According to Nguyen Duc Hong, vice director of Thong Nhat Rubber Co., Ltd, the company owns five manufacturing plants that provide supplementary goods in the fields of automobile, electricity, electronics, minerals, and mechanical engineering. However, such products can only be sold to secondary product suppliers and thereby, have insignificant added value.
For example, the company’s rubber antenna spring mounts are installed in Toyota’s Innova cars. However, the company can only sell this particular product to antenna suppliers of the Japanese automobile makers.
In addition, a company needs to grant international certificates for each specific product type in order to become an official supplier in GVC. The evaluation costs $15,000 per assessment and expires in three years, after which it needs to be renewed.

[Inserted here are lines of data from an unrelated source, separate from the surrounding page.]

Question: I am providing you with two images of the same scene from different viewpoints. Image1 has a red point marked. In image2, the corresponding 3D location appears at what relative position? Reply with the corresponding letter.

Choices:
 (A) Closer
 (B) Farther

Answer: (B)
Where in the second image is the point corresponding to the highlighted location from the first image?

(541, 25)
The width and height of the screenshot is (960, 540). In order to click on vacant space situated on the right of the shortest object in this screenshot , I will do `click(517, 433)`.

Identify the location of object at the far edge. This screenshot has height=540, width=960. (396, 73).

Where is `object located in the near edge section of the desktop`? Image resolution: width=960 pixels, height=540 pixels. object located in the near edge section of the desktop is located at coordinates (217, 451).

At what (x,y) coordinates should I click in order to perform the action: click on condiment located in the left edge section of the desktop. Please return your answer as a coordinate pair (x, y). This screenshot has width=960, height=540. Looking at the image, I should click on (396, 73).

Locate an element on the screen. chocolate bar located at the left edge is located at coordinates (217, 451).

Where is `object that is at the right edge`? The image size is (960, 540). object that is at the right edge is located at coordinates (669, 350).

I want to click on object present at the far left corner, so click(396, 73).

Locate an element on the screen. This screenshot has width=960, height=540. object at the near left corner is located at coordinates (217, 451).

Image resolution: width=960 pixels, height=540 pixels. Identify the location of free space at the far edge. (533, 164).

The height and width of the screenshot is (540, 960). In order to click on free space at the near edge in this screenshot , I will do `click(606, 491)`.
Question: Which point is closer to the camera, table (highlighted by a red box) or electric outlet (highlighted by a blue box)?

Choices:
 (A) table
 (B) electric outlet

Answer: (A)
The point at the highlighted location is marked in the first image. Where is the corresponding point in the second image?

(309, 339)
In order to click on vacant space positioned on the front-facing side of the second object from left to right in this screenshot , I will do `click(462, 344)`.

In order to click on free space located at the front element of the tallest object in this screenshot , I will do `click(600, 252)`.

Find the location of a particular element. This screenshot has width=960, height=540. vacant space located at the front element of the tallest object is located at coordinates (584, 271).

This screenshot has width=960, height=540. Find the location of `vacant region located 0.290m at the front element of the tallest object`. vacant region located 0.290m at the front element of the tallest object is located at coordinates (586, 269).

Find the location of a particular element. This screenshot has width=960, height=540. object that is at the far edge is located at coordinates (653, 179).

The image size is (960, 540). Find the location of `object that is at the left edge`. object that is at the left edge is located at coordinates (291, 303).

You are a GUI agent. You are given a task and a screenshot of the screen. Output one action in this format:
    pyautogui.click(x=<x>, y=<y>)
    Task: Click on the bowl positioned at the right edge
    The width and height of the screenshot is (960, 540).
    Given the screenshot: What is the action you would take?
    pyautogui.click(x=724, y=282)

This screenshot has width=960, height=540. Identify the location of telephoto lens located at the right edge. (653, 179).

“Domestic firms cannot compete with foreign-owned suppliers in producing high added-value products, such as technological advancements, blueprints, and electronic components,” said Charles Kunaka, lead specialist on connectivity at WB.
Domestics firms are being constantly challenged as large-scale groups like Samsung, Toyota, and Ford trade with available global suppliers instead of local ones, Kunaka added.
Le Bich Loan, deputy director of the Saigon Hi-Tech Park Management Authority, addressed the capacity mismatch between local companies and foreign-invested ones. Foreign-invested enterprises (FIEs) tend to utilise global supply chain in manufacturing process in Vietnam.
In order to match foreign-invested manufacturers’ requirements, domestic companies should produce innovative goods with high quality, in consistent quantities, and at reasonable prices.
A representative of Samsung Vietnam said that the country should provide favourable conditions for prospective joint ventures with foreign-owned companies, expand production scale, upgrade manufacturing procedures and administration, support human resources training in order to prepare for technology transfer from FIEs.
Asya Akhlaque, senior economist at WB, also talked about how businesses should be supported by revamping procedures, administration, and management in governmental agencies. Likewise, local companies need to enhance labour capacity and upgrade infrastructure.